Aufgabenstellung:
Liste alle Jahreszahlen und Jahrhundertangaben auf, die im Seitenauszug über Eschwege vorkommen.

Seitenauszug:

-=-=-

Fast schon in Sichtweite thront die Höhenburg Fürstenstein an der Bundesstraße oberhalb von Eschwege-Albungen. Die nahe Brücke ebnet die Anfahrt. Auf kleinem Weg versperrt ein Durchfahrtsverbotsschild kurz vor dem Ziel das Weiterkommen. Da sich das Anwesen in Privatbesitz befindet und Besichtigungen nicht möglich sind, muss ein Blick genügen. Ein kurzer Zwischensprint lässt uns Eschwege erreichen. Golden glänzt der überdimensionale Wasserhahn der Stadtwerke. Ununterbrochen sprudelt das kostbare Nass mit mächtig dickem Strahl. Am Rand der Altstadt thront das dreiflügelige, ehemalige Landgrafenschloss im Renaissance-Stil aus dem 16. und 17.Jahrhundert. Seit 1821 diente es zunächst als Sitz des Landrats und später der Kreisverwaltung.

-=-=-

Bereitgestellte Datensätze:
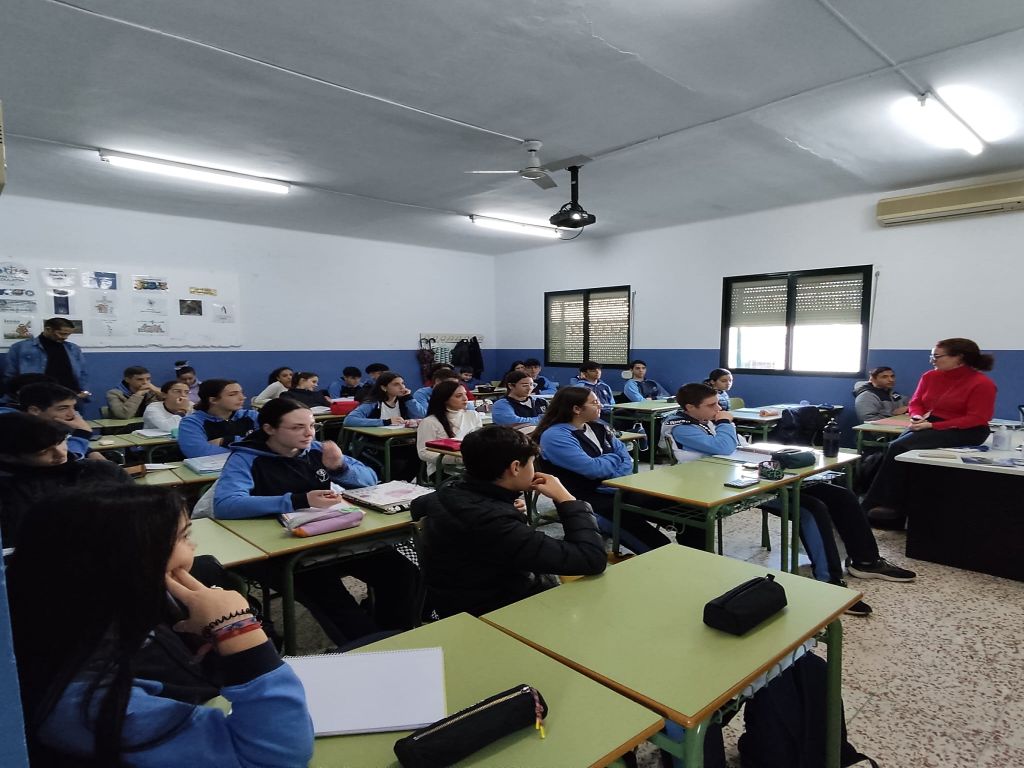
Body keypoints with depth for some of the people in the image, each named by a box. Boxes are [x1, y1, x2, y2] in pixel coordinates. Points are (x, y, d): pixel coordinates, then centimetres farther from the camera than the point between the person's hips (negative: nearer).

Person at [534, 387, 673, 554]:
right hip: (586, 499, -7)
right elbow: (593, 469, -21)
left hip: (615, 489, 7)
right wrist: (615, 459, -1)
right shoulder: (554, 436, -14)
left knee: (660, 502, -15)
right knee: (628, 518, -32)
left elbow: (625, 455, 8)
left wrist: (616, 479, -13)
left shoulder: (598, 426, 12)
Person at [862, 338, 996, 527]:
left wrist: (933, 425, -21)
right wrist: (916, 416, -9)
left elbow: (976, 419, -15)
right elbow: (916, 402, 16)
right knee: (894, 447, -25)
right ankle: (894, 511, -22)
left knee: (899, 448, -26)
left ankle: (886, 505, -17)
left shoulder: (982, 383, -10)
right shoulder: (930, 377, 7)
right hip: (927, 425, 6)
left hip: (962, 431, -6)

-=-=-

Ergebnis:
- 16. Jahrhundert
- 17. Jahrhundert
- 1821